A Pequena Irlanda deve o seu nome aos milhões de imigrantes irlandeses que fugiram da fome em massa durante a Fome da Batata de 1845-1852.

A Pequena Irlanda deve o seu nome aos milhões de imigrantes irlandeses que fugiram da fome em massa durante a Fome da Batata de 1845-1852.

Uma porta-voz da prefeitura disse que o mapa nunca teve a intenção de mostrar enclaves religiosos

Uma porta-voz da prefeitura disse que o mapa nunca teve a intenção de mostrar enclaves religiosos

Hoje, existem apenas cerca de 1.200 ítalo-americanos no bairro e, de acordo com o censo de 2010, ninguém que viva na área de três quarteirões nasceu na Itália.
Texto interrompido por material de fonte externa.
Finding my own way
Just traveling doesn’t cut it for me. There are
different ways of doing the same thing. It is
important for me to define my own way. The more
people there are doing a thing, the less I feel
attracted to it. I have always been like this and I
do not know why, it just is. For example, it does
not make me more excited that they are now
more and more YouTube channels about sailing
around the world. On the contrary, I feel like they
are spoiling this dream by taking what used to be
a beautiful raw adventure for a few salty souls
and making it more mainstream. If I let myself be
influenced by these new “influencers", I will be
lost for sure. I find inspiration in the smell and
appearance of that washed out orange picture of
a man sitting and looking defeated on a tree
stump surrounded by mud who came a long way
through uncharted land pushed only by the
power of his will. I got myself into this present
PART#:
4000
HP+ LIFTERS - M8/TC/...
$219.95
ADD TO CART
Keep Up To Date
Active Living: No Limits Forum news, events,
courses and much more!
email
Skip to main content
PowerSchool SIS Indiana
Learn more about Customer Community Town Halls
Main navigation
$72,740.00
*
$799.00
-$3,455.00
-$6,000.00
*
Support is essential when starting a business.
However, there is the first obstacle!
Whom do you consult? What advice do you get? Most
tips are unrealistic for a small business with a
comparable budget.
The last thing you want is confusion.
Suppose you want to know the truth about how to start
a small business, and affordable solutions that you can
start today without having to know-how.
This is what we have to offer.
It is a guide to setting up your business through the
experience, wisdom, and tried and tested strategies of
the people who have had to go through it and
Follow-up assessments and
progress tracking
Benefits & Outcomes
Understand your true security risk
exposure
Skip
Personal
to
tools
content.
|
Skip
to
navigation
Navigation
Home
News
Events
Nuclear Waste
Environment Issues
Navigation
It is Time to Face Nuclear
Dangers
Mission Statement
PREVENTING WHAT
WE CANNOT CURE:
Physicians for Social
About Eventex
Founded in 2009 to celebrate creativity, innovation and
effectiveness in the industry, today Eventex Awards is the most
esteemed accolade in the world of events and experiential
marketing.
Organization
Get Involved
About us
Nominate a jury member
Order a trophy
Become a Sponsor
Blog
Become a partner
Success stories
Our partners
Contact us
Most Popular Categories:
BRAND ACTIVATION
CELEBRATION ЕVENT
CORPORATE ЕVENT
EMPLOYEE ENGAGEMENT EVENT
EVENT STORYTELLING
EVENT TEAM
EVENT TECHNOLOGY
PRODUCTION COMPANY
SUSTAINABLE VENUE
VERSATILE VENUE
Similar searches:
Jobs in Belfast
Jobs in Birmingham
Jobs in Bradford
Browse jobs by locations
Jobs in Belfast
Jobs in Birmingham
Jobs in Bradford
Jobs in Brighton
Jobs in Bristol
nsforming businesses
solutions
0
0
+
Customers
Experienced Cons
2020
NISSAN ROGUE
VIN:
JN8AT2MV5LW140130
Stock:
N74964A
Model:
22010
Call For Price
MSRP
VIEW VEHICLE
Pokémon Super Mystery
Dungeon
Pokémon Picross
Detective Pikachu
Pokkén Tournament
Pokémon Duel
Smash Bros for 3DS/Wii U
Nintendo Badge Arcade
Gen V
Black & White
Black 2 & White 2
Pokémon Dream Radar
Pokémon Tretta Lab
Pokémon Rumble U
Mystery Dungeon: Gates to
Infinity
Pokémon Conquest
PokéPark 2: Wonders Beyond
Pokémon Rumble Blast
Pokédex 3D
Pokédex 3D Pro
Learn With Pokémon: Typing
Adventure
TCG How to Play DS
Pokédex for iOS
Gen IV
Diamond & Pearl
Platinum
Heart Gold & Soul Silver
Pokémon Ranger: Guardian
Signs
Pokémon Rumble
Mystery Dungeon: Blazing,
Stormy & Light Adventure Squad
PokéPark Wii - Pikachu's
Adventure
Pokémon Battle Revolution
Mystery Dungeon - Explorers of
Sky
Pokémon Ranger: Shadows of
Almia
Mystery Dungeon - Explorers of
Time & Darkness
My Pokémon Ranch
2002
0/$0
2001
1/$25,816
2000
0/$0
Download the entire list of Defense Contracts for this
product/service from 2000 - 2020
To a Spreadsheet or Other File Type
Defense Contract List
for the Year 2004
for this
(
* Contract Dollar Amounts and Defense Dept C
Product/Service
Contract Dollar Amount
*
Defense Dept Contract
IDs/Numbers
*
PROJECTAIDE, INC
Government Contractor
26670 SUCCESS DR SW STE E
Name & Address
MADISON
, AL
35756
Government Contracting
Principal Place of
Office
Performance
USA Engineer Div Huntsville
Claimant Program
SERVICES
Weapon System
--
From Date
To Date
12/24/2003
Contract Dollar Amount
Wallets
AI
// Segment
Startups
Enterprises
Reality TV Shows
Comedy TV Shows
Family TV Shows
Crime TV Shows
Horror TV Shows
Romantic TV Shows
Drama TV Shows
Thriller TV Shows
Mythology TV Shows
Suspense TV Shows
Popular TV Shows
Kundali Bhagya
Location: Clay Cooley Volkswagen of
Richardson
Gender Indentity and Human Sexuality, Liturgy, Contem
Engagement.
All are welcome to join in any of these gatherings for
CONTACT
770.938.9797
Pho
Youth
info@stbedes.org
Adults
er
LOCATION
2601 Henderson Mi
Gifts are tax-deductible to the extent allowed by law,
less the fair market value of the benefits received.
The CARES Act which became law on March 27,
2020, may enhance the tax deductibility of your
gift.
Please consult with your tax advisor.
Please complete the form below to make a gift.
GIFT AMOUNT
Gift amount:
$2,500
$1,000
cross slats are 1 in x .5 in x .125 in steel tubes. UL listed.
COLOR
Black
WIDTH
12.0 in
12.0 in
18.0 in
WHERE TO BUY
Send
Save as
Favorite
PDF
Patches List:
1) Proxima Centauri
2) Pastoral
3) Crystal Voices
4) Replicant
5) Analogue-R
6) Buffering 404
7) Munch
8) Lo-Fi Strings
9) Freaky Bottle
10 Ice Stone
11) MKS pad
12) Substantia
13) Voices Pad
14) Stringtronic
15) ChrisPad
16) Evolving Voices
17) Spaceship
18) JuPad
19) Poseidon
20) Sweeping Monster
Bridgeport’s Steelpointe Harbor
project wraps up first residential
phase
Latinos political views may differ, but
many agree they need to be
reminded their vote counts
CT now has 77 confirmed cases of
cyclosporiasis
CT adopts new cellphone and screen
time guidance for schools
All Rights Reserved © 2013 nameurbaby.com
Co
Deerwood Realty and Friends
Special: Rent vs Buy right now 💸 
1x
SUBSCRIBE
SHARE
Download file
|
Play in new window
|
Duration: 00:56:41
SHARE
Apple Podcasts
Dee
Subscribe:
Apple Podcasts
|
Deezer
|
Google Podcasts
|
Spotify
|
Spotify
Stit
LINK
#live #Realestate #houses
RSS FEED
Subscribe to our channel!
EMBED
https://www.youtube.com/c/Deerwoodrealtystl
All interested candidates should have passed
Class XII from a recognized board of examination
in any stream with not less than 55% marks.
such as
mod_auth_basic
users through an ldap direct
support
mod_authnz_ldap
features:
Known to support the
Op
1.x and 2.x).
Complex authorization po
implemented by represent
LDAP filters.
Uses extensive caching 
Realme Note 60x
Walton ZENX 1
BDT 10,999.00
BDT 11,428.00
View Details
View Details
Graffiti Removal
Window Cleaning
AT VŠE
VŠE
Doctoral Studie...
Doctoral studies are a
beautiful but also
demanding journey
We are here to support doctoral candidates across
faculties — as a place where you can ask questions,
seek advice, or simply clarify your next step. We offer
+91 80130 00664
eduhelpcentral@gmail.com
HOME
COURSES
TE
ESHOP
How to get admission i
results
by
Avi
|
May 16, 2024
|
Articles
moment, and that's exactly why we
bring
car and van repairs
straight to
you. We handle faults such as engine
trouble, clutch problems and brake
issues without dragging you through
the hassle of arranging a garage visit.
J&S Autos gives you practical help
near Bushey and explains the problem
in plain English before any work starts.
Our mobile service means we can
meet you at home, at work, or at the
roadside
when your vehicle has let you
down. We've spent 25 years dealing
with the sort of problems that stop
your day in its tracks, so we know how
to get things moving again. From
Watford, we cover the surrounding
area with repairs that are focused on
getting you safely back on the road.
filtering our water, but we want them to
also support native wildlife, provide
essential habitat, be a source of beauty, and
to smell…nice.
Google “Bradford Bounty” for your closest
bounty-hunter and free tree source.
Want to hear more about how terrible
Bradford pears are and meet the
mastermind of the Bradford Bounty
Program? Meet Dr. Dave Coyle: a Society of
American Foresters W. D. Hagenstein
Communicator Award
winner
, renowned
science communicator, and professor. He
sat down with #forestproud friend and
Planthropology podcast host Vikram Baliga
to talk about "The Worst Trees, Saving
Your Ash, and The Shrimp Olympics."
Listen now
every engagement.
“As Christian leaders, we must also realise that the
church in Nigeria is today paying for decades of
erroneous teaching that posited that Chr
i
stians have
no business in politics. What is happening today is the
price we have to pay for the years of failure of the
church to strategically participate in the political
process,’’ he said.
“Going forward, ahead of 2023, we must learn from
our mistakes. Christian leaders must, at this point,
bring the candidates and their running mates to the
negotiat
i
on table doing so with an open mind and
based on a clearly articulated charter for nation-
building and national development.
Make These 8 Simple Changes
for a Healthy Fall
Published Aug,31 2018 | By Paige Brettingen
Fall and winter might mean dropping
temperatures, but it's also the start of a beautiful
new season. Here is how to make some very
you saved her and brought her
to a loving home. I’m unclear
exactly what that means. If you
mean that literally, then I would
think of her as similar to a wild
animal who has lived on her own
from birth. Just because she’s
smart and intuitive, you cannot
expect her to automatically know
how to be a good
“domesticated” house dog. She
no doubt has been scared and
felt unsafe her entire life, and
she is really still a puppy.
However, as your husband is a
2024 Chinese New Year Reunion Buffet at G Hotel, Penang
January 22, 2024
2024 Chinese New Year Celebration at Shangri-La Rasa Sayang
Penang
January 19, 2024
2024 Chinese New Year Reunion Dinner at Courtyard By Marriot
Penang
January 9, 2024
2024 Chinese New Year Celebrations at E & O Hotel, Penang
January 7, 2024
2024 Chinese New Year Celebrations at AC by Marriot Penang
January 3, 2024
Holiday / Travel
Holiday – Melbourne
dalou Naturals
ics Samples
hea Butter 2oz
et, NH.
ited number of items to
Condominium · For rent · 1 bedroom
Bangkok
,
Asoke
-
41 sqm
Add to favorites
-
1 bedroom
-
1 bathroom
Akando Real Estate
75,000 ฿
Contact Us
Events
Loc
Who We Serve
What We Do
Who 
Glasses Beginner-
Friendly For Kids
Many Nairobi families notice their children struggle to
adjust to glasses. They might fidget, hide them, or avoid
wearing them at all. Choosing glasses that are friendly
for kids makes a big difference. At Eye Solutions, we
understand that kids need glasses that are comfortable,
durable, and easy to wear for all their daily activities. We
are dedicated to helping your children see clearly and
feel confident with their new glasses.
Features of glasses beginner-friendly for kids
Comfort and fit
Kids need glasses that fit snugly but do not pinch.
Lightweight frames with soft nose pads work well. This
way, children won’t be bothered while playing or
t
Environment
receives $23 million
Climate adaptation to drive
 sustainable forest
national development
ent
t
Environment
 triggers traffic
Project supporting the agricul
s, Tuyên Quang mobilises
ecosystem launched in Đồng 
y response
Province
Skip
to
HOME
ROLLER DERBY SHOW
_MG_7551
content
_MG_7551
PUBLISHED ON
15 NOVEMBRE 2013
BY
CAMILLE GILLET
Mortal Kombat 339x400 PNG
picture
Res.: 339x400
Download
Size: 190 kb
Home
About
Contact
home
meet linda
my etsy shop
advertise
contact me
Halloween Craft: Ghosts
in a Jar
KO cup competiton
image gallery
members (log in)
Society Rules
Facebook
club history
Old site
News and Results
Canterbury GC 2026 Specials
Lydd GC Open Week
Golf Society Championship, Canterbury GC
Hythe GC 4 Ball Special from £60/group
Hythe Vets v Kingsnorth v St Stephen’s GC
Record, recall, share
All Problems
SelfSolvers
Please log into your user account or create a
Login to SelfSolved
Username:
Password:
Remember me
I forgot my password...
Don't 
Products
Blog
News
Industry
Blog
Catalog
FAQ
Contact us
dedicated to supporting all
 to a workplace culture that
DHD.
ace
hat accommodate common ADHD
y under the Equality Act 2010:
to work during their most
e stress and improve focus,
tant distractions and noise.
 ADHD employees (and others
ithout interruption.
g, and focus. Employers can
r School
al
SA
O número de imigrantes irlandeses que vivem em Woodlawn permanece incerto, mas a cidade de Nova York abriga aproximadamente 376.000 irlandeses-americanos.

O porta-voz acrescentou: “A série sobre enclaves de imigrantes começou durante a administração de Eric Adams e planejamos adicionar mais bairros nos próximos meses”.

O Daily Mail entrou em contato com o escritório de Mamdani para comentar.